_Tarefa:_ Retome o texto sobre o recurso contra o indeferimento liminar da petição inicial no processo do condomínio e continue-o a partir da última frase apresentada.

_Texto da página:_
========================================================================

2. O Senhor Juiz a quo indeferiu liminarmente a petição inicial, absolvendo a Ré da instância, com os argumentos de que os condóminos são “perfeitamente identificáveis” pela análise da acta e que a acção foi proposta contra uma realidade insusceptível de ser parte.
3. Porém, os argumentos invocados são erróneos e manifestamente insubsistentes.
4. Quanto à identificação dos condóminos que aprovaram a deliberação, o único dado que se retira da análise da aludida acta é o de que a mesma deliberação foi aprovada com os votos favoráveis de 31,05% do valor total do condomínio, não estando identificados os condóminos que, com o respectivo voto, fizeram aprovar a deliberação em causa.
5. Como é óbvio, “representativos de 31,05% do valor total do condomínio” podem ser os condóminos “A”, “B”, “C”, “D”, e …por aí em diante! Ou seja: quaisquer condóminos do universo total de condóminos.
6. Em suma, não podia senão a Autora, ora Recorrente, sob pena de se ver privada do seu axial direito de impugnar a deliberação sub judice, demandar outrem - tal como fez - que não meros condóminos incertos.
7. Tal como se sufraga na doutrina e jurisprudência justamente citadas pela decisão jurisdicional de que ora se recorre, “a legitimidade para ser parte, nos termos que vimos consignando, continua a pertencer aos titulares do condomínio [rectius, aos condóminos] ”.
8. Simplesmente, esses condóminos são precisamente “incertos” sempre que não é possível (nem exigível) ao Autor (ou Autora) identificar os condóminos que aprovaram a deliberação impugnada.
9. Não obstante serem “incertos”, os condóminos que aprovaram a deliberação impugnada são “representados em juízo”, quando demandados, pelo administrador do condomínio, que é “quem deve ser citado” (cfr. o Acórdão do STJ português, de 29.09.2007, citado na decisão recorrida).
10. Nas palavras de Abílio Neto, o administrador do condomínio “intervém como representante judiciário dos condóminos que, através da sua vontade individual, contribuíram para a formação da vontade colectiva” (cf. Manual da Propriedade Horizontal, 3.ª edição, p. 348 s.).
11. A capacidade judiciária da administração do condomínio também se justifica pela razão de que nem sempre é possível a identificação de todos os condóminos que carecem de ser demandados nos termos das normas que disciplinam a legitimidade processual passiva. Foi o que fez a ora Recorrente na sua petição inicial!
12. Se a Autora quisesse tivesse acatado a douta decisão do Tribunal a quo, ver-se-ia então impossibilitada de propor nova acção contra condóminos determinados porque continua privada da possibilidade de conhecer a identidade precisa de todos os condóminos que votaram favoravelmente a deliberação impugnada.

========================================================================

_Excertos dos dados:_
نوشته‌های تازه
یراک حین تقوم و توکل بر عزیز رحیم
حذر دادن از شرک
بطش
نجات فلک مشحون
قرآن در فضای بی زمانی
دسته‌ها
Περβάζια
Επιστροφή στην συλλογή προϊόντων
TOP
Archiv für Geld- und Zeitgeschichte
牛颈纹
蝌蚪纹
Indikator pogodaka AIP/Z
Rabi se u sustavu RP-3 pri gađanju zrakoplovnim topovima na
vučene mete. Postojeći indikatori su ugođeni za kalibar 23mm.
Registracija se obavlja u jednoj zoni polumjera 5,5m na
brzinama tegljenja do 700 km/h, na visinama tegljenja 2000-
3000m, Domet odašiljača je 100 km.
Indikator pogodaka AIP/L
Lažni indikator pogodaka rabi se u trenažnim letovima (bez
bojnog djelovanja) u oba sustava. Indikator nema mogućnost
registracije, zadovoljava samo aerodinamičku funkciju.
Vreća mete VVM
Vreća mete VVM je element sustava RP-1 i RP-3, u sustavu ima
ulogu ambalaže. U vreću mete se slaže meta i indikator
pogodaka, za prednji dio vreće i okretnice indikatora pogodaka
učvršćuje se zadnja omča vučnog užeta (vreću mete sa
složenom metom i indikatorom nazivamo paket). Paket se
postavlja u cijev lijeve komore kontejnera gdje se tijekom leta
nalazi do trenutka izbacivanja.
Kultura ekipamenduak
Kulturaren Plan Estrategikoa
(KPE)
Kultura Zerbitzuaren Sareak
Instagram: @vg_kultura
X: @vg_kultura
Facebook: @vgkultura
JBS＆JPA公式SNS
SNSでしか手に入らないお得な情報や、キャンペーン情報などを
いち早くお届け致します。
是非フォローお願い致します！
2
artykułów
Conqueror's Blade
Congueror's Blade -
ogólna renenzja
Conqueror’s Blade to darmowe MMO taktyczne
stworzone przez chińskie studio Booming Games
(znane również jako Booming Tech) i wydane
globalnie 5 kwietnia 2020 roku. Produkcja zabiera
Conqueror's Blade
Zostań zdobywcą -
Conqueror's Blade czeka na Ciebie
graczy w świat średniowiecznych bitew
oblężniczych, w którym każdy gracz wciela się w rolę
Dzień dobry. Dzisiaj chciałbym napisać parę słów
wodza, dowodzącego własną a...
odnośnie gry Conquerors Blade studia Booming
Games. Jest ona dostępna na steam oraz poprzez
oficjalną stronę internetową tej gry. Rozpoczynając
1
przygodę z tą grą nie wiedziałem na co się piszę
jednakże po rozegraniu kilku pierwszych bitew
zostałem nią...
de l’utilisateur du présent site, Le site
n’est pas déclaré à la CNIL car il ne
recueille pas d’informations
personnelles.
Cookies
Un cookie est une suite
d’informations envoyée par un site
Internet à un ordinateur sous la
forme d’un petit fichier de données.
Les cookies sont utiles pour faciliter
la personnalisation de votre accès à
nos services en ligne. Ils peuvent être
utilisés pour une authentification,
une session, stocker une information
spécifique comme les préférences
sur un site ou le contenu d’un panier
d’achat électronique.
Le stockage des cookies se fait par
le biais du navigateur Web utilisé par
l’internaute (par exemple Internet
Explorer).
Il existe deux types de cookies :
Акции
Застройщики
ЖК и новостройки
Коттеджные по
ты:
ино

========================================================================

_Resposta:_
13. Seguramente concordará esse Venerando Tribunal que não é possível que fique sem guarida processual o direito que a ora Recorrente indubitavelmente tem de reagir contra a invalidade que fere a deliberação sub judice. Outra não é, aliás, a conclusão a que se chega por força do estatuído no artigo 1.º do CPC.
14. A decisão recorrida diz também que “a rejeição” da petição inicial da Autora se deve à suposta circunstância de que os “condóminos incertos” (contra quem foi proposta a acção sub judice) constituem “uma realidade insusceptível de ser parte” (sic).
15. A presente acção só poderia ter sido proposta contra condóminos incertos porque, com base na acta, é impossível à Autora identificar os condóminos que votaram favoravelmente a deliberação.
16. Os artigos 43.º e 51.º do CPC asseguram que possam ser demandados condóminos incertos, representados pela administração do condomínio nos termos do disposto no artigo 1352.º, n.º 2, do Código Civil.
17. Contrariamente ao que se diz na decisão recorrida, fica assim assegurado que no pleito poderão intervir pessoas concretas em representação dos condóminos incertos que votaram favoravelmente a deliberação.
18. Condóminos incertos não são, pois, “uma realidade insusceptível de ser parte”, e, face à ausência de menção na acta de quem foram os condóminos que votaram a favor da deliberação, só os condóminos incertos poderiam ter sido demandados.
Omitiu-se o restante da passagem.